Saved data entries
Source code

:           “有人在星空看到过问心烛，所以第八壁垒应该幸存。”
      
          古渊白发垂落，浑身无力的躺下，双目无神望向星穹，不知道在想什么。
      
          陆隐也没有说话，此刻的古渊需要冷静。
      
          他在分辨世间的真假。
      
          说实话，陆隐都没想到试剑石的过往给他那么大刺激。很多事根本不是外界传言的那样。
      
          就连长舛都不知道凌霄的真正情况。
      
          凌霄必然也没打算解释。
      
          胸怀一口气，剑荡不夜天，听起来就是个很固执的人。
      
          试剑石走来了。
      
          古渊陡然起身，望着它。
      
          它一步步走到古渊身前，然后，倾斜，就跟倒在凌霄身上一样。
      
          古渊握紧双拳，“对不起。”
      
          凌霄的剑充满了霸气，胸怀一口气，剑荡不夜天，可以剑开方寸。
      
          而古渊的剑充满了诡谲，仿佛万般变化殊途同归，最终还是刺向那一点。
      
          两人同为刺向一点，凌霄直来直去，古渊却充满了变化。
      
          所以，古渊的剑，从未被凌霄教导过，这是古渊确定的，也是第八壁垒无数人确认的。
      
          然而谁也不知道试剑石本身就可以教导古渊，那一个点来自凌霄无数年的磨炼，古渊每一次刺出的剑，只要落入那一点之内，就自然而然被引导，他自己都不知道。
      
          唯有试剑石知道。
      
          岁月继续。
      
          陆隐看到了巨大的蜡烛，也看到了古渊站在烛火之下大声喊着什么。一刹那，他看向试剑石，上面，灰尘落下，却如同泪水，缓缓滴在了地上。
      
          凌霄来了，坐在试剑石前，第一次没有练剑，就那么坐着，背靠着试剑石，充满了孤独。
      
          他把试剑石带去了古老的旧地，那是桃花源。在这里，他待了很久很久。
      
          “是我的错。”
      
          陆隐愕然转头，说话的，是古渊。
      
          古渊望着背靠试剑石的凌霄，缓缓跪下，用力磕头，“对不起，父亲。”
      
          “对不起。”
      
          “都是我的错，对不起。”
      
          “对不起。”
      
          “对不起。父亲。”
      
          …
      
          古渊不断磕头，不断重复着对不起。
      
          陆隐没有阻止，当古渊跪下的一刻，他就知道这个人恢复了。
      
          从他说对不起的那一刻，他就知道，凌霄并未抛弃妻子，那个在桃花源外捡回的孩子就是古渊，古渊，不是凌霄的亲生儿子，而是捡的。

### What needs to be done
From the records above, copy each line in which the string "胸怀一口气" occurs.

### Exercise response
          胸怀一口气，剑荡不夜天，听起来就是个很固执的人。
          凌霄的剑充满了霸气，胸怀一口气，剑荡不夜天，可以剑开方寸。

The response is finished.